Identity politics and industrialisation have emerged as poll planks in West Bengals high-profile Nandigram seat, where Chief Minister Mamata Banerjee will contest her former lieutenant and BJP candidate Suvendu Adhikari.
In a constituency where 30 per cent minority votes can influence the results, both the BJP and TMC are also engaged in competitive Hindutva to woo the majoritarian community.
The obscure agrarian region in Purba Medinipur district had shaken the foundation of the mighty Left Front regime through an anti-land acquisition movement in 2007 that had ultimately catapulted the TMC to power in 2011. The then two prominent faces of the stir, Banerjee and Adhikari, will now contest each other in the second of the eight-phase elections on April 1.
The CPI(M), with its young candidate Minakshi Mukherjee, is seeking to regain its ground lost to the BJP. Apart from communal polarisation, the constituency is also witnessing the insider-outsider debate. However, here, Banerjee, who has used the plank to label BJP as party of outsiders, is facing the flak as Adhikari is projecting himself as a Bhoomiputra (son of soil) and the TMC chief as an outsider from Kolkata.
Banerjee, who lives in Kalighat area of the metropolis, has left her Bhowanipore constituency in the city to battle her former cabinet minister in Nandigram. To counter the outsider label, Banerjee has branded her former confidante Adhikari as Mir Jafar, a commander of Bengals last independent nawab Siraj ud-Daula who had betrayed the ruler at the Battle of Plassey leading to the East India Company's victory.
Ironically, political parties of all hues are now promising industrialisation in the region, that had tooth- and-nail opposed a chemical hub in the area proposed by the Left Front, so that people dont have to migrate to other places for employment.
Parties other than the TMC and BJP, however, feel that the electoral tussle in Nandigram has become a prestige issue and personal fight for both Adhikari and Banerjee over the legacy of the anti-land acquisition movement.

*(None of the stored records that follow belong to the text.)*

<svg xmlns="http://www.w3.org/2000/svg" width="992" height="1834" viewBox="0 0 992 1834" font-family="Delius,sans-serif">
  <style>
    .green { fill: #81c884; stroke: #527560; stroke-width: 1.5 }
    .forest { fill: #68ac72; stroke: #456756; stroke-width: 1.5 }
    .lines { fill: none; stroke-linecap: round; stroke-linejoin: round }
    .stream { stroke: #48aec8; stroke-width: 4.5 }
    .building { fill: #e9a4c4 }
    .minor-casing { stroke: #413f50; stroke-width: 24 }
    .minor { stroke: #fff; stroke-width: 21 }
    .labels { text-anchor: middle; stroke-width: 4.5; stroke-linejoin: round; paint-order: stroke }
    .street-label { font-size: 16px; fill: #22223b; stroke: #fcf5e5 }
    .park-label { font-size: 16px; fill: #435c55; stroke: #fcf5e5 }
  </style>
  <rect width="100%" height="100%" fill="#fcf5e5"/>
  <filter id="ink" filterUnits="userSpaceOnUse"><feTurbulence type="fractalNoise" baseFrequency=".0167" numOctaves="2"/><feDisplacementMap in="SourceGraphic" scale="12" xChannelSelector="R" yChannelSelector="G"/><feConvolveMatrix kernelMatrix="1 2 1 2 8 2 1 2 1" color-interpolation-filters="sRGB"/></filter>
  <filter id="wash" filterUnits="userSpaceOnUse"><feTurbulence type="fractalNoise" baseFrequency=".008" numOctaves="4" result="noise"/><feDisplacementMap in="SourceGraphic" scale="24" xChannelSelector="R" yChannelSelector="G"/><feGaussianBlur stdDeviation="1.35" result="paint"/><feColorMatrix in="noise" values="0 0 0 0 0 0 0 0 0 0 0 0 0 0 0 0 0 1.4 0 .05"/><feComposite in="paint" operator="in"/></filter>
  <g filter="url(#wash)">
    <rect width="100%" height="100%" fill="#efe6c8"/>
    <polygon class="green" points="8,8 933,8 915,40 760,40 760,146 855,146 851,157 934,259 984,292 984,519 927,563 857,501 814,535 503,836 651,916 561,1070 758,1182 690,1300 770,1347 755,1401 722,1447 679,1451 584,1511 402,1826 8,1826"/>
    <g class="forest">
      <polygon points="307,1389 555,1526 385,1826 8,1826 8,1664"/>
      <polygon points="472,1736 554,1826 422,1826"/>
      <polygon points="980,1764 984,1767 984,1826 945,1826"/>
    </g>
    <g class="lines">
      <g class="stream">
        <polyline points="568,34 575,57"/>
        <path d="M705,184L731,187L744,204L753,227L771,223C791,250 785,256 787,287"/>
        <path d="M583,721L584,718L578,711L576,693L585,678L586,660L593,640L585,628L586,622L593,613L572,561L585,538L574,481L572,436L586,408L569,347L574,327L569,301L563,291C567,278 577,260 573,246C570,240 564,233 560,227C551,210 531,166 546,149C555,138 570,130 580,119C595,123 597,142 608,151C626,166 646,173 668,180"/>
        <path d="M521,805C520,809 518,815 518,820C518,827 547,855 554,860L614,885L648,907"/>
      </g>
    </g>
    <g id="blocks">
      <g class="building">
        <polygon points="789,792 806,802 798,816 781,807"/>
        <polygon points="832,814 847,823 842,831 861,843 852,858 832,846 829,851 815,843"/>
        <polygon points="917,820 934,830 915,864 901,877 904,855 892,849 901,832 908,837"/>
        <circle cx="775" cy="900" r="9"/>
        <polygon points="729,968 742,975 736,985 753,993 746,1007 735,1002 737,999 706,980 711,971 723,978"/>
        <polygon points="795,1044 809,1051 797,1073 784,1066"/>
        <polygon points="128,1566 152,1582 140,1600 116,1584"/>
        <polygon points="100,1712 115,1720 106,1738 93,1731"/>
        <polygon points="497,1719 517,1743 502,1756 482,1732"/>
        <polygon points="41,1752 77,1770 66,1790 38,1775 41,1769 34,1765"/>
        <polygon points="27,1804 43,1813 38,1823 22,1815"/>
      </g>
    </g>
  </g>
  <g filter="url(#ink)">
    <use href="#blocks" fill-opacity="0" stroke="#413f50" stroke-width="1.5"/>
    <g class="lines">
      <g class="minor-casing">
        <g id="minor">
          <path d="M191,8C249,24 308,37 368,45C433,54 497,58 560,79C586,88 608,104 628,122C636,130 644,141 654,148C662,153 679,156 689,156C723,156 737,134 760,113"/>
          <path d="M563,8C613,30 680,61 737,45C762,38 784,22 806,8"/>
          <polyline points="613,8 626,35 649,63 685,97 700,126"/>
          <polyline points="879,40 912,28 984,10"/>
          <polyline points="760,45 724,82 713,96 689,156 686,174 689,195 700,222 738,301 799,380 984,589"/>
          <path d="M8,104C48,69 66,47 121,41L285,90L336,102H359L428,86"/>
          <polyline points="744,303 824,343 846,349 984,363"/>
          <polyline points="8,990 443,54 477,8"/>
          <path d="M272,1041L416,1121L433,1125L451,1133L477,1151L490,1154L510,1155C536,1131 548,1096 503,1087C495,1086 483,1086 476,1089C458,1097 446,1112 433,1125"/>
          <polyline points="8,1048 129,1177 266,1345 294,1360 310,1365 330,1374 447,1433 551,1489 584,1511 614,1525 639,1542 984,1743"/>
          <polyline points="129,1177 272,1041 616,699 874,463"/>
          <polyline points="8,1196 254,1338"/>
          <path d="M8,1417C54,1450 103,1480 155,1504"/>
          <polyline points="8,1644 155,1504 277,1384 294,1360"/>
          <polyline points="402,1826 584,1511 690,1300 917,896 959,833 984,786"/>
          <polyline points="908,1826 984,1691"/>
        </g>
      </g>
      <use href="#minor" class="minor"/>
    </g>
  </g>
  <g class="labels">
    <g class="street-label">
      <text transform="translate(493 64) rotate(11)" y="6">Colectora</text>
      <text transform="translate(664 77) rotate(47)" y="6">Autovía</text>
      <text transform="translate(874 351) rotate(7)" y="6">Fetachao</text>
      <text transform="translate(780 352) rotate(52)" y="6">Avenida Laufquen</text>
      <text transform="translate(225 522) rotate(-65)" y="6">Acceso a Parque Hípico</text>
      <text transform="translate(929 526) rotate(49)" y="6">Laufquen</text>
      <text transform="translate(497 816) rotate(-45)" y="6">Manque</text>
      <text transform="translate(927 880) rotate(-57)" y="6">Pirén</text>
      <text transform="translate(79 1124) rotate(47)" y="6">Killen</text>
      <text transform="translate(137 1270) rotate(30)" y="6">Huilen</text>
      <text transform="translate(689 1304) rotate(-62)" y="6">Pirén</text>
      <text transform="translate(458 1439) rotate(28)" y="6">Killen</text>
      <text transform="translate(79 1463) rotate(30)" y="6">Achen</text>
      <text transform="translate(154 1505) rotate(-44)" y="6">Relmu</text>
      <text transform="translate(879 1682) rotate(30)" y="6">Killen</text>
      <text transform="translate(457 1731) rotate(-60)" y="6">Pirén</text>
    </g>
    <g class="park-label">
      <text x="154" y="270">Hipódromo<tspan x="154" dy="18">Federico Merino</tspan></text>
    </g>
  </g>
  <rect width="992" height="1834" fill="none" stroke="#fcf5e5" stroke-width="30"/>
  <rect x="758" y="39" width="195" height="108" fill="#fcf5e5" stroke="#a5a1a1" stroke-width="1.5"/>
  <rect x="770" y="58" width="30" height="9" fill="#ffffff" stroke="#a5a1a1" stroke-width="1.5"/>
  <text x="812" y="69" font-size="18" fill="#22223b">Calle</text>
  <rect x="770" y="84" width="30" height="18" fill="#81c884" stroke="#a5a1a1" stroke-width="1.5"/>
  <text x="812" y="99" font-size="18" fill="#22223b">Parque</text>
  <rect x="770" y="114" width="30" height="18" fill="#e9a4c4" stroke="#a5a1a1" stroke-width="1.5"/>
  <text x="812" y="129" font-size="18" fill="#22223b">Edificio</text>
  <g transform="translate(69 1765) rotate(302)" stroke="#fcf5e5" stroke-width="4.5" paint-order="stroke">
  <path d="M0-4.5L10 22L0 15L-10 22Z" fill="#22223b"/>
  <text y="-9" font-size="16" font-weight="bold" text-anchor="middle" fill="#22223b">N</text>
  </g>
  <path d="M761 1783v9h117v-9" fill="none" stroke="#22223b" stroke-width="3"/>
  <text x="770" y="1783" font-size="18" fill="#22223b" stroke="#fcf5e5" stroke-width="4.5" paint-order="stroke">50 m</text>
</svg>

Nandigram had never before witnessed such communal polarisation as is being seen during the electoral contest between Banerjee and Adhikari, in which minority votes will play a key role, local SUCI(C) Bhabani Prasad Das said.
Two contrasting murals on a mud wall one of Jai Shri Ram slogan and the other of Adhikari dressed as Mir Jafar bowing before the BJP -- sums up the political mood in the constituency.
An Islamic cleric of a mazaar said Muslims will vote wisely as the choice is tough. "On one hand, Suvendu has been one of our own for many years, while on the other, Mamata di had stood by us like a rock during the movement days. The choice will be tough," he said.
For Adhikari, the electoral battle is that of political survival as defeat will likely stunt his growth in his new party, while victory will establish him as one of the tallest leaders in the state and push him ahead in the tussle for the chief ministers post if BJP attains a majority in the 294-member assembly. For Banerjee, who is running for a third term as the chief minister, victory is essential not only to lead the government but also to keep her party together in the face of an unprecedented exodus.
Nandigram has 2,57,299 voters, of which 1,33,323 are males and 1,23,975 females. The assembly segment comprises two blocks -- Nandigram I and Nandigram II -- with the first having 35 per minority population and the second almost 15 per cent.
Adhikari has claimed that Banerjee is fighting the polls from the seat as she believes the TMC will pocket the entire monitory vote share.
"Out of 2,57,299 voters, around 68,000 are from the minority community. She thinks people of the minority community will vote for her. But I firmly believe that Hindus, who are against her brand of appeasement politics, will vote for me," he had said. With identity politics taking centre-stage in the Nandigram election campaign, Banerjee has been using soft Hindutva to counter Adhikari's aggressive Hindutva campaign.